The second factor is the intense conflict between extreme right-wing forces and the Clinton administration, which has found expression within various state and federal police agencies. Waco has been a cause celebre of the ultra-right and militia groups, because the Branch Davidians were a Christian religious sect and the attack on them was spearheaded by the Bureau of Alcohol, Tobacco and Firearms, the principal federal agency involved in gun control efforts.

(The BATF's initial raid on the Branch Davidian compound in February 1993, on a warrant charging sect leader David Koresh with illegal weapons purchases, was a disastrous failure, sparking a firefight which left four federal agents and six members of the religious cult dead and many other Davidians wounded, including Koresh. The FBI took over management of the siege from the BATF and carried out the final assault.)

It was to "avenge" Waco that right-wing terrorist Timothy McVeigh carried out the bombing of the Oklahoma City federal building, two years later to the day, killing 188 people. After the Oklahoma City bombing House Republicans held well-publicized hearings, not into right-wing terrorism, but into Waco and an earlier clash between federal agents and white supremacist Randy Weaver in Ruby Ridge, Idaho. The hearings confirmed the close political ties between the congressional Republican leadership and extreme right and neo-fascist elements, connections which emerged more fully during the impeachment drive against the Clinton White House.

In Texas the cause of the Branch Davidians has been taken up, not so much by civil liberties groups like the ACLU—although they denounced the attack as unwarranted—as by the various state police agencies which have been investigating their federal counterparts. Complaints from the Texas Rangers and the Texas Public Safety Commission sparked Judge Smith's order that federal agencies turn over their evidence to him.

The source of the reports on the use of pyrotechnic grenades was the Public Safety Commission Chairman James B. Francis. "There are written reports by Rangers," Francis told the press, "there is photographic evidence, there is physical evidence, all three of which are problematic" for the federal government's claim that no grenades were used.

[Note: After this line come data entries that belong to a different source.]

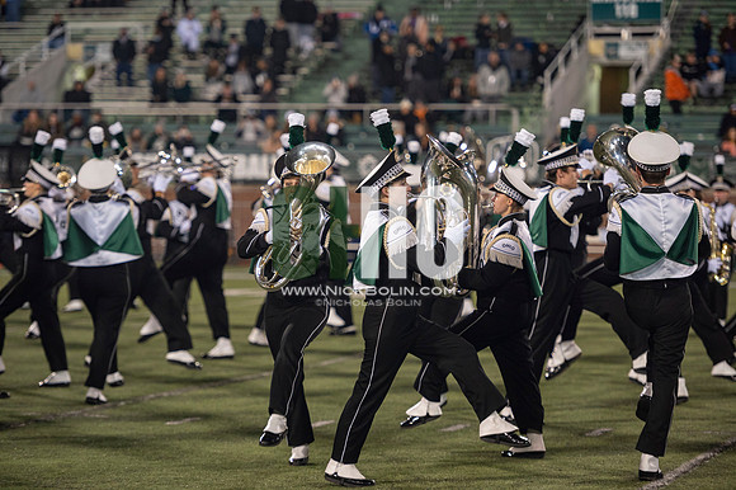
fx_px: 3167
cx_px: 368
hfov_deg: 13.3
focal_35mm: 155
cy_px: 245
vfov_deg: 8.8
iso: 1000
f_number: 2.8
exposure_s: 1/500
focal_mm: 155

A former senior FBI official, Danny Coulson, confirmed to the Dallas Morning News that he had recently learned that two military-type M-651 CS tear gas grenades had been fired on the day of the massacre.

Francis also reported the presence of the Delta Force at Waco. "Everyone involved knows they were there," he said. "If there is an issue, it was what their role was at the time." Declassified Defense Department documents have corroborated the presence of the Army special forces unit at the Branch Davidian compound, although Pentagon officials now claim only a handful of soldiers were there as "observers."

In perhaps the most chilling comment on the whole affair, the former FBI official Coulson confirmed the presence of the military, adding, "They come, frankly, to learn. They come to watch us and learn in case they have to operate in a similar environment or if, for some reason, they have to operate here in the United States."

Congressional Republicans have seized on the latest exposure of FBI lying and stonewalling to demand a new round of congressional hearings on Waco. Taking the lead were Dan Burton of Indiana and Robert Barr of Georgia, who both have well-established ties to extreme right groups. It was Barr who was exposed last December as a close associate of the Council of Conservative Citizens, a Mississippi-based white supremacist group.

Attorney General Reno has announced her own investigation of the Waco tragedy, assigning 40 FBI agents to interview all those federal agents present on the final day of the siege—in other words, taking new testimony from those who have lied and covered up for the past six years.

No objective and truthful account of the Waco events can be expected from either of these factionally motivated inquiries. But the revelations which have already emerged give a glimpse of the threats to democratic rights which lie just beneath the surface of American political life.